Este patrón, que se repite en casi todos los concursantes, tiene más sentido a la luz de las palabras de Illouz: “La narrativa terapéutica pone la normalidad y la autorrealización como el objetivo de la narrativa del yo, pero como nunca se le da un contenido positivo a ese objetivo, en realidad produce una amplia variedad de personas no realizadas y, por lo tanto, enfermas. La autorrealización se convierte en una categoría cultural que genera un juego de Sísifo”.
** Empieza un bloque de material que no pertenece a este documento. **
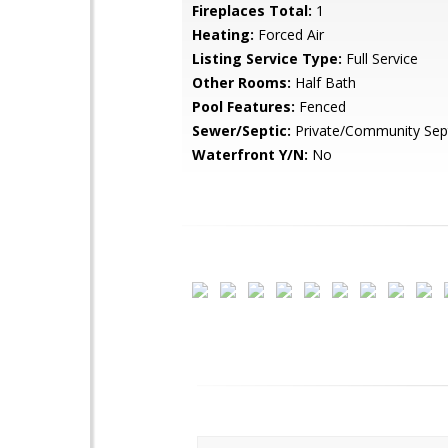
Fireplaces Total:
1
Heating:
Forced Air
Listing Service Type:
Full Service
Other Rooms:
Half Bath
Pool Features:
Fenced
Sewer/Septic:
Private/Community Sep
Waterfront Y/N:
No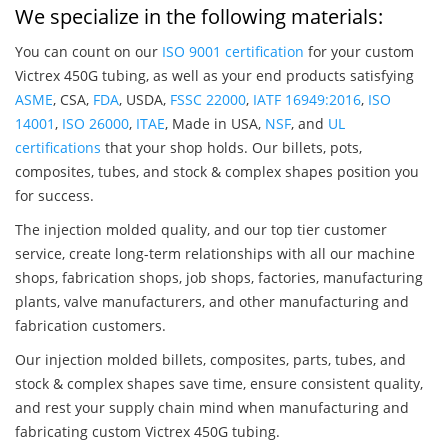
We specialize in the following materials:
You can count on our
ISO 9001 certification
for your custom
Victrex 450G tubing, as well as your end products satisfying
ASME
, CSA,
FDA
, USDA,
FSSC 22000
,
IATF 16949:2016
,
ISO
14001
,
ISO 26000
,
ITAE
, Made in USA,
NSF
, and
UL
certifications
that your shop holds. Our billets, pots,
composites, tubes, and stock & complex shapes position you
for success.
The injection molded quality, and our top tier customer
service, create long-term relationships with all our machine
shops, fabrication shops, job shops, factories, manufacturing
plants, valve manufacturers, and other manufacturing and
fabrication customers.
Our injection molded billets, composites, parts, tubes, and
stock & complex shapes save time, ensure consistent quality,
and rest your supply chain mind when manufacturing and
fabricating custom Victrex 450G tubing.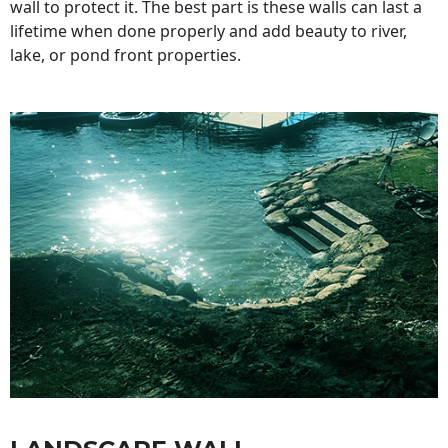
wall to protect it. The best part is these walls can last a
lifetime when done properly and add beauty to river,
lake, or pond front properties.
Estamos, pues, frente a una infelicidad privatizada, que debe gestionarse de forma racional, comunicativamente, bajo el prisma del interés personal: los protagonistas se someten a una experiencia de autoobservación reflexiva, de introspección, clasificación, articulación y verbalización de sus sentimientos, para tomar finalmente una decisión sobre el curso que tomarán sus vidas a partir de entonces. No por casualidad, el formato del programa -la división entre Villa Playa y Villa Montaña, con las parejas totalmente incomunicadas- guarda un parecido inquietante con el dilema del prisionero, un problema clásico de la teoría de juegos que se ha utilizado en economía para investigar la conducta humana frente a la toma de decisiones: dos ladrones son detenidos, aislados y colocados en celdas incomunicadas; se les amenaza con diferentes penas de cárcel, según si su compañero los inculpa o no. ¿Traicionarán a su compinche para minimizar la pena o confiarán en que el otro tampoco los delate, sabiendo que la cooperación es más beneficiosa para los dos?

Independientemente de la respuesta, la aplicación del dilema del prisionero en las ciencias sociales ha sido muy criticada por la clase de sujeto que postula —autointeresado, independiente, desapasionado— y por el tipo de racionalidad que se le presupone —abstracta, calculadora, eficiente—. Pero la comparación con La Isla de las Tentaciones es por ello más interesante, en la medida que el programa, bajo la lógica del capitalismo emocional, lo que hace es conducir a los concursantes hacia esa racionalidad instrumental y economicista: ¿somos realmente compatibles? ¿Estoy invirtiendo mal el tiempo en esta persona? ¿Esta relación favorece mi bienestar emocional? ¿Podré ser yo mismo junto a este chico incapaz de comunicarse y ser empático conmigo? De hecho, en esta segunda temporada, la única pareja que puso su amor por delante del autoconocimiento —Ángel e Inma— fueron rápidamente expulsados del programa, no sin antes recibir una buena reprimenda sobre lo improductivo que resultaba su comportamiento —para ellos y para Mediaset, claro—.

La frialdad de este decisionismo terapéutico, sin embargo, contrasta con la imagen típica que habitualmente nos hacemos de estos programas. Los tratamos como una expresión sobreexcitada de la sociedad del espectáculo, puro entretenimiento vacío, y tendemos a descartarlos como el deshecho de una cultura acelerada e infantilizada que solo busca la hipertrofia emocional del espectador, saturando la pantalla de lágrimas, gritos y cuerpos desnudos. Pero si hay algo de cierto en lo que he intentado explicar aquí, más que como un desecho cultural, deberíamos ver “La Isla de las Tentaciones” como un síntoma del capitalismo emocional, pues pocos productos permiten ver de forma tan explícita cómo los discursos terapéuticos moldean el yo hacia un individualismo instrumental y autosuficiente.